Exchange of fire: Miftah says budget isn't sustainable, Dar ridicules default mongers
Finance minister says Pakistan won't default by September or December
KARACHI/ISLAMABAD (Web Desk) – Finance Minister Ishaq Dar on late Friday said those behind the running the “Reimagining Pakistan” movement should stop frightening the people with the notion that the country would soon default, just hours after Miftah Ismail claimed that the budget was not sustainable.
It is the latest indirect exchange of fire between the current and the former finance ministers who belonged to same ruling party – PML-N – but have completely opposite views on how the economy should be run.
Dar was expressing his views during an interview during which he defended his policies and the next year’s budget he tabled in the National Assembly earlier in the day.
He said Pakistan would neither default by September or December – a clear reference to the dates given by Miftah who has been a great advocate of accepting all the conditions set by IMF (International Monetary Fund) and also of free market with very little government regulation, including the dollar exchange rate.

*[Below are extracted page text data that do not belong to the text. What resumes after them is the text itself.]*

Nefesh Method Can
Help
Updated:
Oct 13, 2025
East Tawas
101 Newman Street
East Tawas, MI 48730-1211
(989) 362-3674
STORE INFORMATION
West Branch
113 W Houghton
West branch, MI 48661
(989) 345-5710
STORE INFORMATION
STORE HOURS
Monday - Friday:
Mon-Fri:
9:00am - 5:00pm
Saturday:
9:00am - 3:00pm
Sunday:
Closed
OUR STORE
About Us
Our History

On the other hand, Miftah, in his comments, said the budget was not sustainable because of the way the government was increasing taxes and giving money to the provinces – again showing his anti-18 Amendment stance which is creating resentment among the smaller provinces.

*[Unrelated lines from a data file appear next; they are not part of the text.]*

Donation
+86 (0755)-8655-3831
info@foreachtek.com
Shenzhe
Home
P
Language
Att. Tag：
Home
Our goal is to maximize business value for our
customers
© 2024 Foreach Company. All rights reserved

Miftah, who faced severe backlash from within his own party and ultimately resulted in his removal from the cabinet for increasing the utilities prices, was also critical of the government for the 30-35 per cent increase the salaries of government officials.

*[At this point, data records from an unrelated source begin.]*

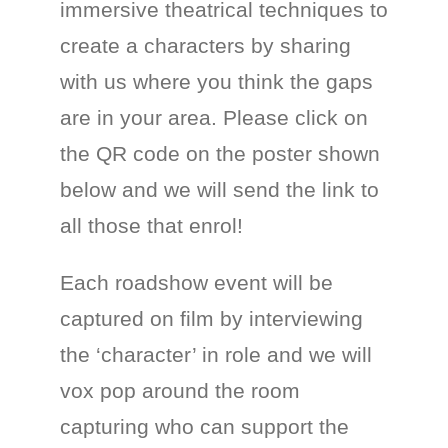
immersive theatrical techniques to
create a characters by sharing
with us where you think the gaps
are in your area. Please click on
the QR code on the poster shown
below and we will send the link to
all those that enrol!
Each roadshow event will be
captured on film by interviewing
the ‘character’ in role and we will
vox pop around the room
capturing who can support the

Soon after losing his position as the country’s finance minister, Miftah has been blasting his own party’s government, which has naturally resulted in a very clear response.
That’s why Defence Minister Khawaja Asif had recently urged Miftah to stop public criticism on the government economic policies and reminded him that the PML-N had twice entrusted him with the finance ministry.
While acknowledging that Miftah’s right to be upset over his removal from the ministry, he argued that targeting the party had no justification.